Of all the factors to become an impediment to the US acquisition of some, if not all, of the British West Indies, including the Bahamas, in 1922, the very last one anyone considered was the southern American penchant for lynching negroes.

No one really knows, except for top British and American officials, how close Britain came to bartering off its far flung island colonies to pay off its war debt to America.

It was not long after World War I ended, that American senators and congressmen began dropping not so subtle hints that they needed Britain to cough up what they had borrowed to defeat Germany. No one then, in 1922, could have foreseen the Wall Street Crash of 1929, the rise of Hitler and another World War in 1939, all of which would deepen Britain’s war debt and bolster American obligation to world peace.
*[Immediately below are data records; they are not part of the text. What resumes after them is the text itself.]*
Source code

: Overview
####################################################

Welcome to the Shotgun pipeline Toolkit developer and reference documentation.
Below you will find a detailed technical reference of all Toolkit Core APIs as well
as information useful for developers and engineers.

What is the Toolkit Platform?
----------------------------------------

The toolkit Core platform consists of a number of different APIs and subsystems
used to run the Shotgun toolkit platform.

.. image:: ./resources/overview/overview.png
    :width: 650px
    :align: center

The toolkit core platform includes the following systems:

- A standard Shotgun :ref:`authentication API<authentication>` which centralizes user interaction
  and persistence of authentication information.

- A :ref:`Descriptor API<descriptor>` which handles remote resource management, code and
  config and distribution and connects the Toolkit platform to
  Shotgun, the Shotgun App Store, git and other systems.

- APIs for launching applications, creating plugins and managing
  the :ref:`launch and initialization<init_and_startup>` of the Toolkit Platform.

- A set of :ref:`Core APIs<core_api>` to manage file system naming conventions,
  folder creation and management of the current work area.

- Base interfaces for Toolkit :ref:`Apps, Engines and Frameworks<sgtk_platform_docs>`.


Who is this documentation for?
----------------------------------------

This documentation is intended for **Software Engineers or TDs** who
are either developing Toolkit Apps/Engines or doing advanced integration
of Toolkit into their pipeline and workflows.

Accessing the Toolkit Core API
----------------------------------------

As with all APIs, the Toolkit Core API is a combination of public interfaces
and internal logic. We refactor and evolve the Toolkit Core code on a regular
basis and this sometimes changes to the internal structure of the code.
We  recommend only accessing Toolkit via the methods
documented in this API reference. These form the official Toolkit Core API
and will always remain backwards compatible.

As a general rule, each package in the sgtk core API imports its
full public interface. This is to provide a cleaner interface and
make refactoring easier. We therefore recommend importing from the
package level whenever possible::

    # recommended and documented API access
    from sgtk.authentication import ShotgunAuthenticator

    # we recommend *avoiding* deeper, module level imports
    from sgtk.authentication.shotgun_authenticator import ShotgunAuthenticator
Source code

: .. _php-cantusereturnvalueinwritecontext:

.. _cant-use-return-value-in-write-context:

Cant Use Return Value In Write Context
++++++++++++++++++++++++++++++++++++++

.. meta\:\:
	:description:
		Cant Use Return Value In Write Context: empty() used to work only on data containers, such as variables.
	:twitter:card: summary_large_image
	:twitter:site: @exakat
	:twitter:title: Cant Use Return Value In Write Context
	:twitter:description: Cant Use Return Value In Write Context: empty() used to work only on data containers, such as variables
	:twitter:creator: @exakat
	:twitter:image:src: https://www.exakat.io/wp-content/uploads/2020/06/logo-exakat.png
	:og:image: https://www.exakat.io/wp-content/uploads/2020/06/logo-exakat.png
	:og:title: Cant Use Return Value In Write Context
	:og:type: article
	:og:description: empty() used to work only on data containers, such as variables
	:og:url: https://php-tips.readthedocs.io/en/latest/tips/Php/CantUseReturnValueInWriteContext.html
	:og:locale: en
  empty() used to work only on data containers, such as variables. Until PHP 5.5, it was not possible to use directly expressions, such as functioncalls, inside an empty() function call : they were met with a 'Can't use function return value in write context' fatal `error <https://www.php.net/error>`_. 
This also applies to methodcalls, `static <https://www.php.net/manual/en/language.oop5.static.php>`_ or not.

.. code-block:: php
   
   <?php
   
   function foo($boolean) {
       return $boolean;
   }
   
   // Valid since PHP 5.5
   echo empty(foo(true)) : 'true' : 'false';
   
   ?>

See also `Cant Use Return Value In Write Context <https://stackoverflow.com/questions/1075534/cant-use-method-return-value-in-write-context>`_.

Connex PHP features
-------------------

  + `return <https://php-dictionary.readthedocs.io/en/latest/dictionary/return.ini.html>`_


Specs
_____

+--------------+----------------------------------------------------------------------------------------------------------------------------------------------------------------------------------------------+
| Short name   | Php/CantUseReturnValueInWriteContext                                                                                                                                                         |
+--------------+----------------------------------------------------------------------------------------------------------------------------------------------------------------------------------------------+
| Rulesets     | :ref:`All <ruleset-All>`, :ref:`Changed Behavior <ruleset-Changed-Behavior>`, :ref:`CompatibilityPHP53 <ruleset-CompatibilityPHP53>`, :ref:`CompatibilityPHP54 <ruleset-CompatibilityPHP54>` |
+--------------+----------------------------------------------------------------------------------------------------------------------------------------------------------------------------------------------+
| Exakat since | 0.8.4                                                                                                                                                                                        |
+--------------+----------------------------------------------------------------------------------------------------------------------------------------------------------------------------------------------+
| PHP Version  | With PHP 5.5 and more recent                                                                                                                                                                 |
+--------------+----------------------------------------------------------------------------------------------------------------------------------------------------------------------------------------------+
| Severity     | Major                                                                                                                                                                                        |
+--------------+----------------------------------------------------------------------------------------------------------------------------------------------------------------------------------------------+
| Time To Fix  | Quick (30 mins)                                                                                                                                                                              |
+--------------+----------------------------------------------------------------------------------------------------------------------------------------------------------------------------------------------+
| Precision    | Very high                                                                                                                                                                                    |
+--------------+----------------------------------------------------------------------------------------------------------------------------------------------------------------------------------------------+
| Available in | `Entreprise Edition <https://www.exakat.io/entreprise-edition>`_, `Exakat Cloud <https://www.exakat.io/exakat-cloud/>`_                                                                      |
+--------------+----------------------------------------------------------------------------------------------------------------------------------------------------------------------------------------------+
Trading its West Indies islands would have extinguished England’s war debt overnight, but it would have also left Great Britain that much less great, while the now heroic republic of America that much more expanded.

Nevertheless, many in the British colonies, especially in the Bahamas wanted an alliance with the United States. Americans wanted an expanded union as well. It was all supposedly a win-win alliance.

An unexpected impediment to it all, came as an ominous reminder of the way things were in America for negroes, especially in the Southern States.

American Jim Crow laws, mob mentality and the ever present threat of being lynched by the KKK or random group of good ole boys, made standard, garden variety Caribbean racism and discrimination seem like a walk in the park.

With more than three quarters of the West Indies being black or coloured in 1922 and already relegated to second class citizen status, a union with America for the negro didn’t seem to offer any benefits, only very real threats. Voting for a union with the US meant, in all likelihood, its norms and practices and brutal racism, would surely also follow.

Economically speaking, by the 1920s, the West Indies were already dependent upon American interests.

Uncle Sam, the great symbol of America, was willing to pay a fair price for West Indian lands under European flags.

America realised that they could not just take the islands, treating the colonies like cattle. The governed (the people) had to consent to administrative change. With three quarters of the West Indies being black or coloured, and with the vicious racism of America in the 1920s, consent seemed doubtful.

America would congratulate itself on its self-constraint when only fifty or sixty black men were murdered by mobs in a single year.

Would the West Indian Negroes vote themselves into a country which virtually denies the right of trial by jury to men of their race?

“But, if all these difficulties could be avoided, the lynching barrier would remain.”

“The mob that hangs a Negro in Georgia, or burns one in Texas, or beats one to death on the edge of Chicago’s black belt, is standing in the way of natural expansion of the republic and hindering world peace.”